Chroniques

par laurent bergnach

Philip Glass
quatuors à cordes

1 CD Megadisc Classics (2018)
MDC 7880
Le Quatuor Tana joue Philip Glass

Dans le dernier chapitre de ses Mémoires, parues en 2015, Philip Glass confie : « je n’aurais pas été capable d’écrire les œuvres que je compose aujourd’hui il y a dix ans. Je n’étais pas dépourvu des outils musicaux pour le faire, mais je n’avais pas en moi la capacité d’habiter la musique de cette manière » (in Paroles sans musique, La rue musicale, 2017 – ainsi que toutes les citations suivantes) [lire notre critique de l’ouvrage]. Comme nous allons le voir, cette évolution est sensible à travers sept quatuors à cordes qu’enregistrent les Tana – Antoine Maisonhaute, Ivan Lebrun (violons), Maxime Desert (alto) et Jeanne Maisonhaute (violoncelle).

À l’automne 1964, Philip Glass (né en 1937) s’installe à Paris pour parfaire sa formation musicale auprès de Nadia Boulanger, celle-là même qui proclamerait d’emblée, en désignant une mesure sur les partitions qu’il lui soumet : « ah, ceci a été écrit par un compositeur ! ». Ce n’est pourtant pas la composition qu’enseigne la Française, habituée aux élèves nord-américains (Bernstein, Carter, Copland, Gershwin, Piston, Thompson, etc.), mais la technique musicale, ce qui permet à notre diplômé de la Juilliard de trouver enfin la voie de son oreille intérieure. Au terme de deux années à ses côtés, le premier quatuor voit le jour (1966 ; création en 1986), qu’Antoine Maisonhaute juge fort expérimental, avec son matériau aux couleurs post-wéberniennes, et sa forme célébrant respiration et silence (notice du CD). Il est émouvant de contempler ici les racines peu connues d’un créateur que la plupart des Européens a découvert dans sa maturité.

Fruits des années quatre-vingt, les trois opus suivants indiquent en sous-titre leur origine.

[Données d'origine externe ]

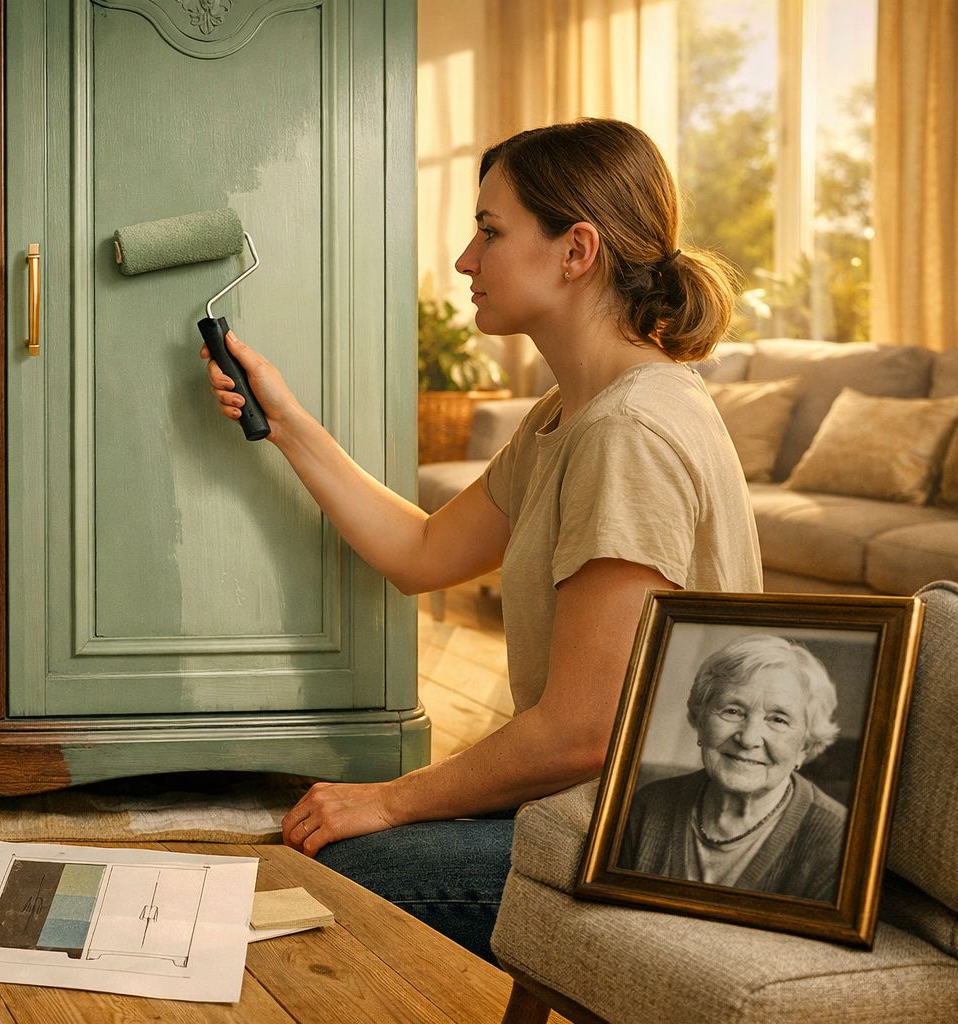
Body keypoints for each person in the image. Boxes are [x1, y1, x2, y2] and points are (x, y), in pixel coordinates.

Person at [200, 118, 763, 961]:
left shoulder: (630, 431)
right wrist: (287, 424)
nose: (466, 260)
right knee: (320, 854)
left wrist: (392, 799)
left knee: (322, 878)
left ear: (577, 251)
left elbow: (586, 729)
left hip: (657, 845)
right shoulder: (569, 416)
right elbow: (422, 553)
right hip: (597, 810)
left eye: (489, 232)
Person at [618, 634, 847, 901]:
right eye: (733, 711)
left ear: (806, 746)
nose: (748, 738)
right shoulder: (649, 805)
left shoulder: (838, 841)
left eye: (778, 719)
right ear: (701, 720)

Le deuxième quatuor, Company (1983), regroupe quatre mouvements brefs destinés à une adaptation scénique d’un court roman de Samuel Beckett, un auteur dont Glass connaît bien les écrits, et qui indiqua pour l’occasion : « la musique doit aller dans les interstices du texte ». Le troisième quatuor, Mishima (1985), condense la partition écrite pour le film éponyme de Paul Schrader, avec ses différents fils rouges (la jeunesse, la mort et l’imaginaire de l’auteur du Pavillon d’or – roman dont Toshiro Mayuzumi tira un opéra) [lire notre chronique du 29 mars 2018]. Enfin le quatrième, Buczack (1989), est un hommage à Brian Buczak (1954-1987), l’un des artistes trentenaires que le Sida a fauchés durant la première décennie de son apparition, un de ceux qui n’ont pas « vécus assez longtemps pour devenir célèbres, ni même commencer à sortir de l’anonymat ».

Si le cinquième quatuor (1991) reste proche du précédent, ne serait-ce que par sa date de composition, on découvre un nouveau langage dans les sixième (2013) et septième (2014) que Philip Glass élabore après plus de deux décennies d’éloignement du genre. Sans doute faut-il y voir l’empreinte de son expérience de la symphonie, ses dix premières ayant été créées entre 1992 et 2012.